Items that are used as security are known as the pawn, and are held by the pawn broker until the loan, together with any interest charges and fees, have been repaid. When borrowing money from a pawn broker there will be an agreed period of time in which the loan will need to be repaid. If this period is exceeded the pawn can be sold in order to repay the debt.

Being quick to arrange, useful for short term borrowing and being able to add interest and other charges to the loan facility is all very similar to more traditional bridging loans.

Today pawn broking has evolved from pawn broking items for £100 in a high street pawn brokers shop to asset based loans which can be arranged online and are available for amounts up to £1 million. Items such as prestigious, classic or vintage cars, valuable watches and jewellery, boats and works of art can all be used as security for an asset based bridging loan.

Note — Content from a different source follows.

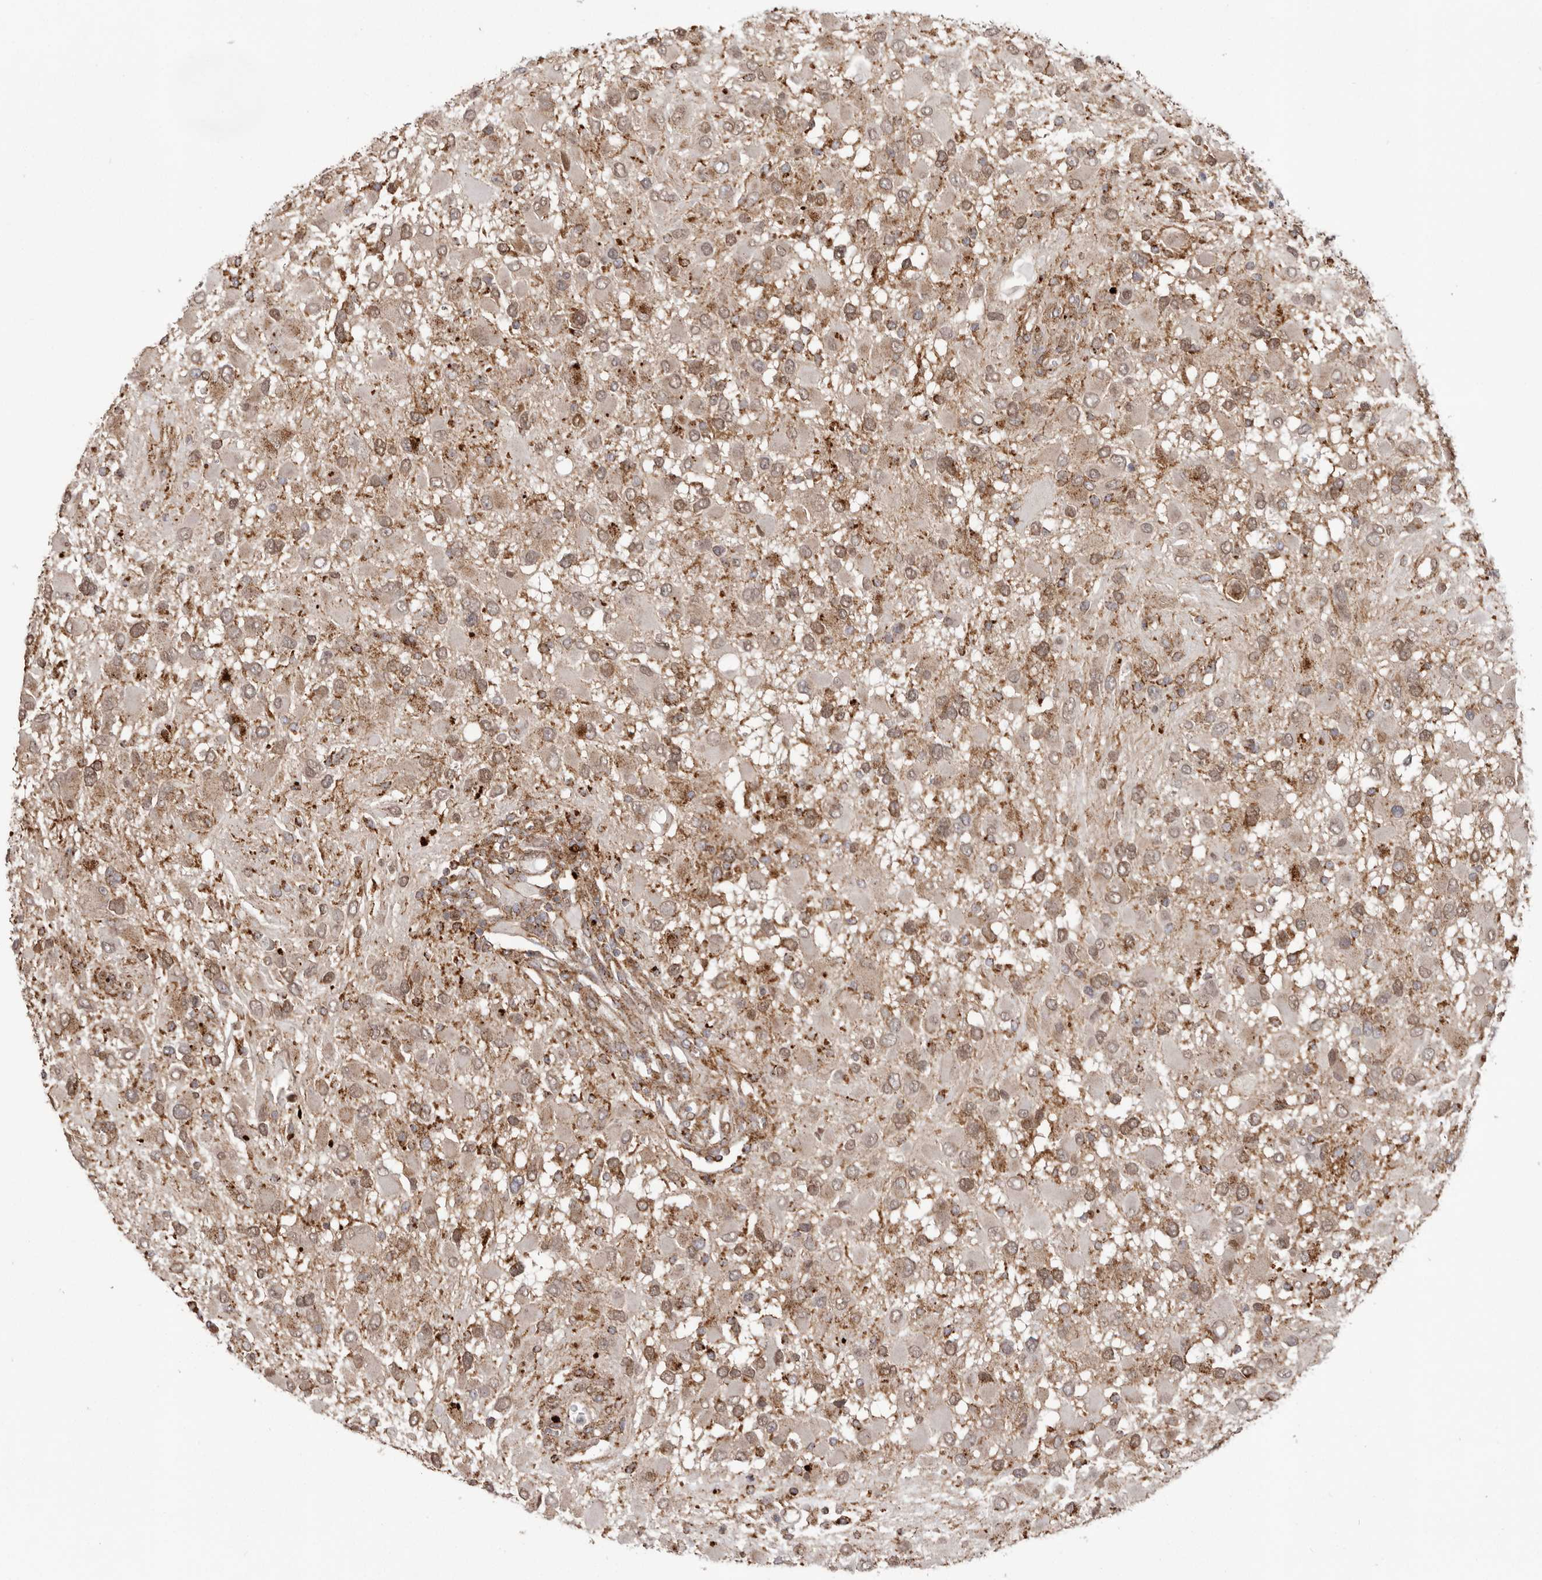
{"staining": {"intensity": "moderate", "quantity": ">75%", "location": "cytoplasmic/membranous,nuclear"}, "tissue": "glioma", "cell_type": "Tumor cells", "image_type": "cancer", "snomed": [{"axis": "morphology", "description": "Glioma, malignant, High grade"}, {"axis": "topography", "description": "Brain"}], "caption": "A photomicrograph showing moderate cytoplasmic/membranous and nuclear expression in about >75% of tumor cells in malignant glioma (high-grade), as visualized by brown immunohistochemical staining.", "gene": "NUP43", "patient": {"sex": "male", "age": 53}}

Any item used as security is safely and securely stored in addition to being well insured. Once the asset loan has been repaid the security item is safely returned. This type of borrowing is popular because it is very quick to arrange and can utilise the value of high value items that may have otherwise had to be reluctantly sold in order to raise urgently required funs.

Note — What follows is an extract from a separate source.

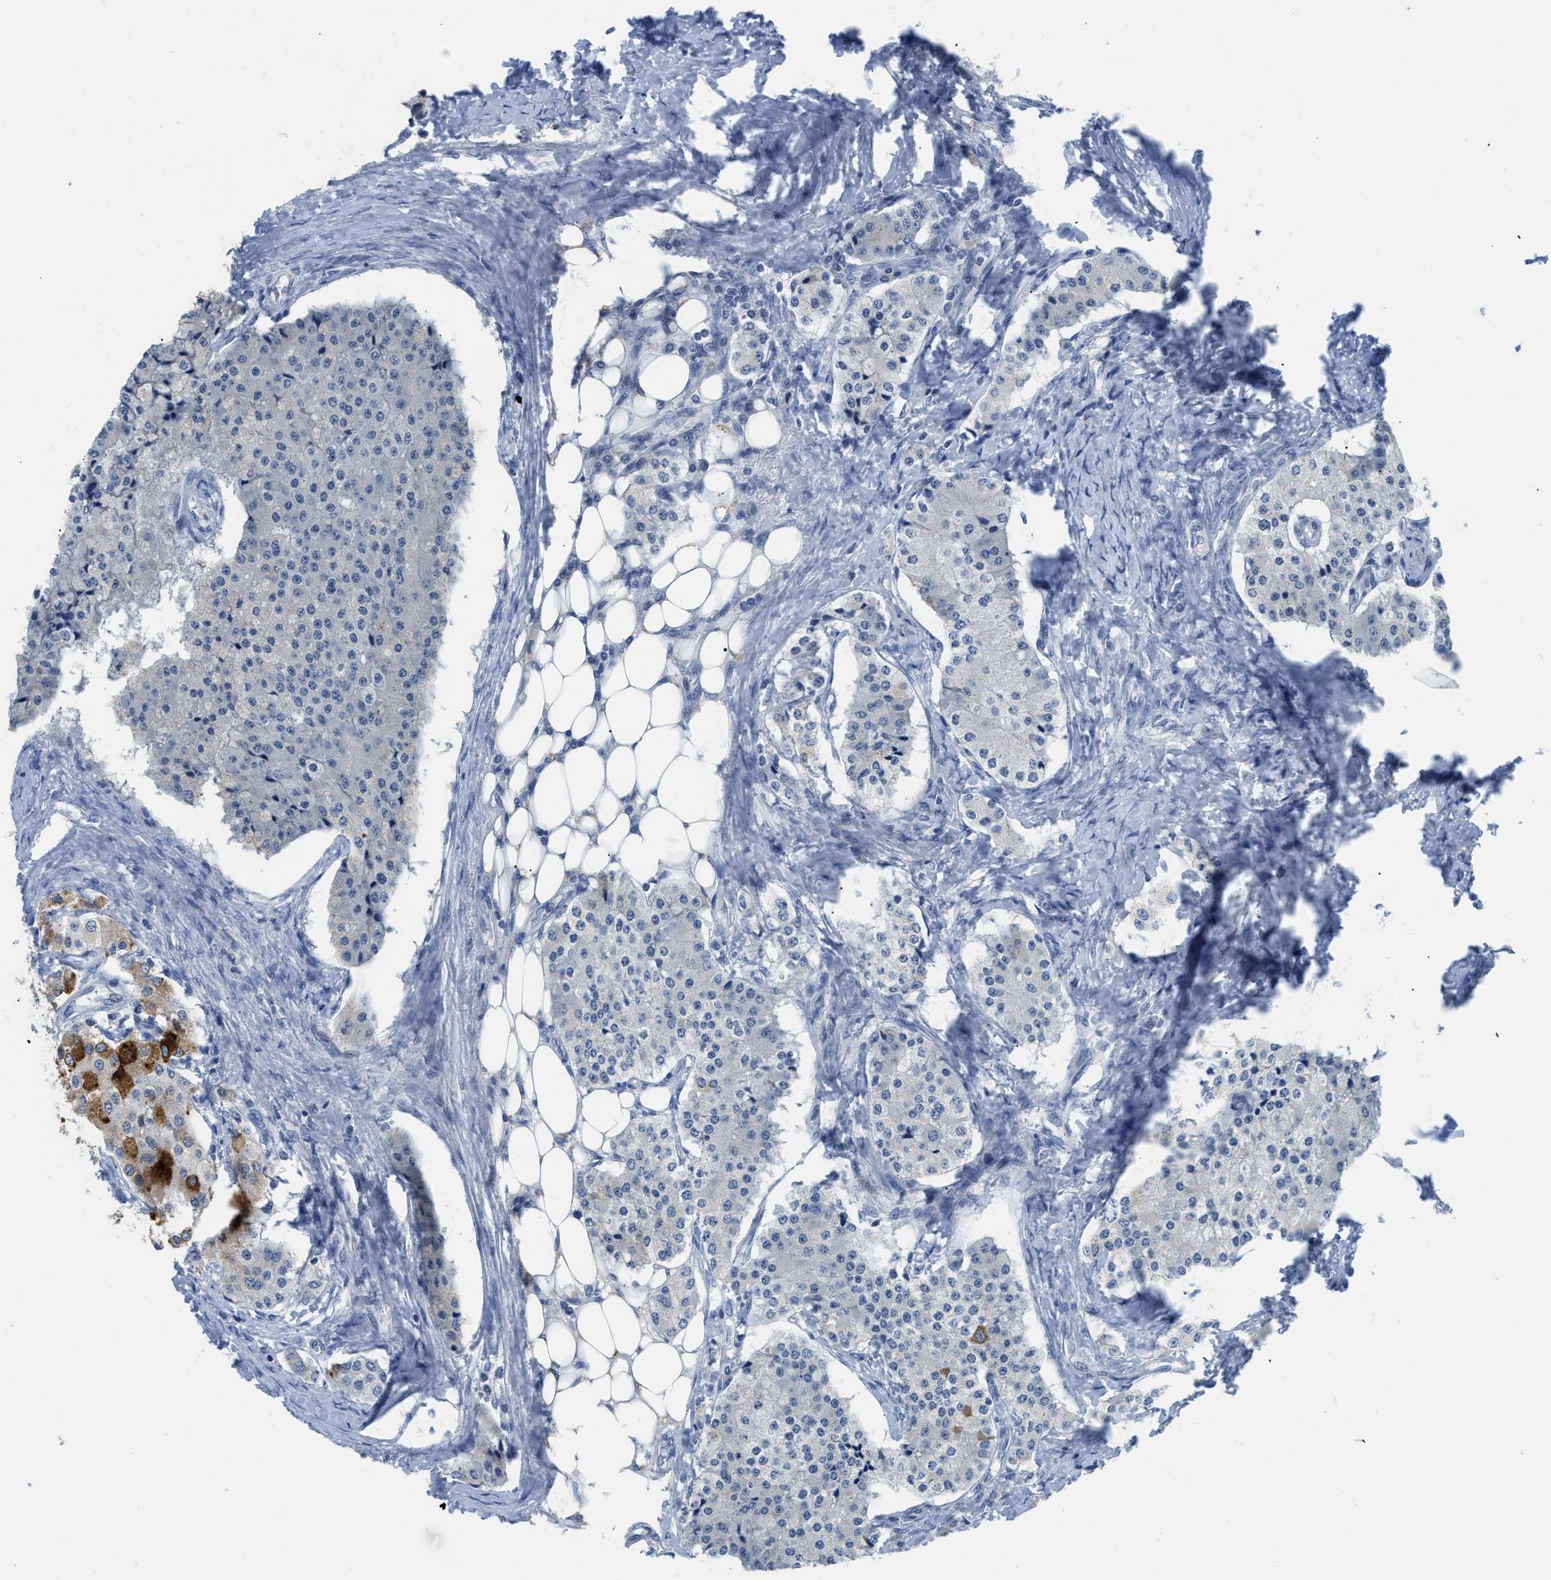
{"staining": {"intensity": "moderate", "quantity": "<25%", "location": "cytoplasmic/membranous"}, "tissue": "carcinoid", "cell_type": "Tumor cells", "image_type": "cancer", "snomed": [{"axis": "morphology", "description": "Carcinoid, malignant, NOS"}, {"axis": "topography", "description": "Colon"}], "caption": "Tumor cells display low levels of moderate cytoplasmic/membranous expression in about <25% of cells in carcinoid. Using DAB (3,3'-diaminobenzidine) (brown) and hematoxylin (blue) stains, captured at high magnification using brightfield microscopy.", "gene": "OR9K2", "patient": {"sex": "female", "age": 52}}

Bridging loans using asset based lending

KIS Bridging Loans have added a new and incredibly simple facility for raising quick funds for their clients. Asset based lending can be used for short term loan amounts ranging from £5,000 to £1 million pounds. The application process is incredibly simple as there are no credit checks so poor credit history does not cause a problem, and likewise there are no income checks.  Funds are available very quickly, usually being transferred within 24 hours.

Asset based lending involves raising finance secured against assets, but instead of using property as security, like a traditional bridging loan, for this type of lending other assets can be used to provide security for the loan. Examples of acceptable assets that can be used to provide these different types of bridging loans are cars including prestigious or classic, boats including sailing, motor and luxury yachts, fine are, jewellery, gold, silver, diamonds, antiques and most other high value assets.

For customers looking for a quick asset based bridging loan all they have to do is decide how much they wish to borrow and what item or items they wish to provide as security. The item or items will then be valued and an offer for finance made which is based on the value of the security. Valuations are performed by experienced and well respected valuation professionals, so customers can rest assured that their items will be valued accurately.

If the customer then accepts the terms of this bridging loan the funds will be transferred directly into their bank account. The assets being used as security will be kept by the lender until the bridging loan has been repaid. Interest is charged monthly and there is usually an arrangement fee that is all added to the loan facility. For this type if bridging loan there are no redemption or exit fees.

All items that are provided as security are well insured and looked after at very secure storage facilities. Items such as fine art and vintage cars are stored in air conditioned premises and looked after correctly, even to the point that if a car needs to have a service or its engine run every so often, this will all be taken care of.

Once bridging loans have been repaid all security items are returned.

Providing bridging loans through asset based lending is incredibly simple and also very quick.